Professor Kay says the country is particularly vulnerable, because it has three additional types of mosquitoes that can carry the virus. He says his research conducted in 1992 found that large scale clean up activities can have a limited affect.
KAY: Paradoxically, tins, tyres and assorted rubbish, bottles, for example, that may breed a few mosquitoes in them were producing less than three per cent of the Dengue mosquitoes. So at that time, Fiji was actually spending about 49 per cent of its budget on clean-up campaigns and that if successful would only result in reducing the number of Dengue mosquitoes by about three per cent. So in some cases, clean-up campaigns are not a good idea.
OATEN: Professor Cave says anti-Dengue campaigns need a targeted approach.
KAY: The team I worked on in Fiji years ago showed quite conclusively that tyres and drums were producing the bulk of the Dengue mosquitoes. So the first thing you have got to do is understand where your mosquitoes are coming from, and then secondly of course design an appropriate program that is going to be aimed at the bulk of the mosquitoes that may be causing the disease.
OATEN: There are between 50 to 100 million reported cases of Dengue worldwide each year of which 12 to 20,000 are fatal.

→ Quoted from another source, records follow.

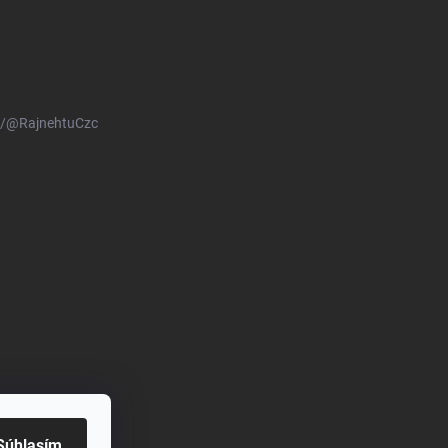
m/@RajnehtuCzc
Súhlasím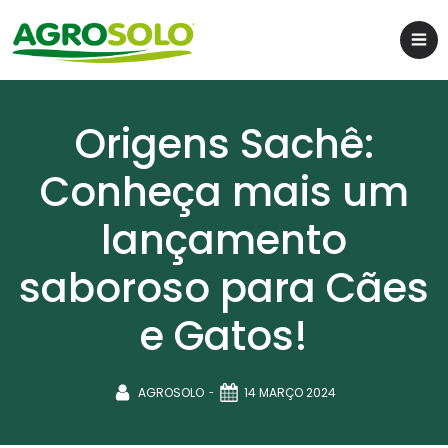
Origens Sachê:
Conheça mais um
lançamento
saboroso para Cães
e Gatos!
-
AGROSOLO
14 MARÇO 2024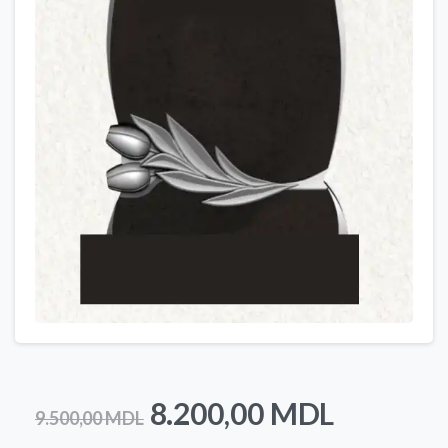
Prețul
Prețul
8.200,00
MDL
9.500,00
MDL
inițial
curent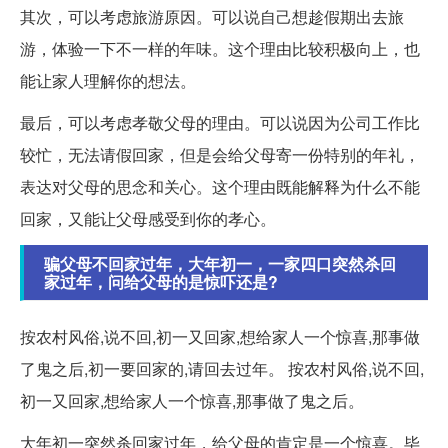
其次，可以考虑旅游原因。可以说自己想趁假期出去旅
游，体验一下不一样的年味。这个理由比较积极向上，也
能让家人理解你的想法。
最后，可以考虑孝敬父母的理由。可以说因为公司工作比
较忙，无法请假回家，但是会给父母寄一份特别的年礼，
表达对父母的思念和关心。这个理由既能解释为什么不能
回家，又能让父母感受到你的孝心。
骗父母不回家过年，大年初一，一家四口突然杀回
家过年，问给父母的是惊吓还是?
按农村风俗,说不回,初一又回家,想给家人一个惊喜,那事做
了鬼之后,初一要回家的,请回去过年。 按农村风俗,说不回,
初一又回家,想给家人一个惊喜,那事做了鬼之后。
大年初一突然杀回家过年，给父母的肯定是一个惊喜。毕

Fiji has had at least 13 outbreaks of the disease.
The last outbreak occurred in September last year, with about 2,000 reported cases and no fatalities.
In 1998, however, there were 14,000 cases and 13 deaths.
Dr Fatai, I will be attending a World Health Organisation meeting on the Dengue virus in Vietnam later this year to discuss prevention initiatives.
FATAI: We recognise that the outbreaks in the Pacific usually occur from one Pacific Island to another, so it is not only a national activity that we inform everyone about any Dengue campaigns. We also mindful about the Dengue activities around our neighbouring Pacific Island countries.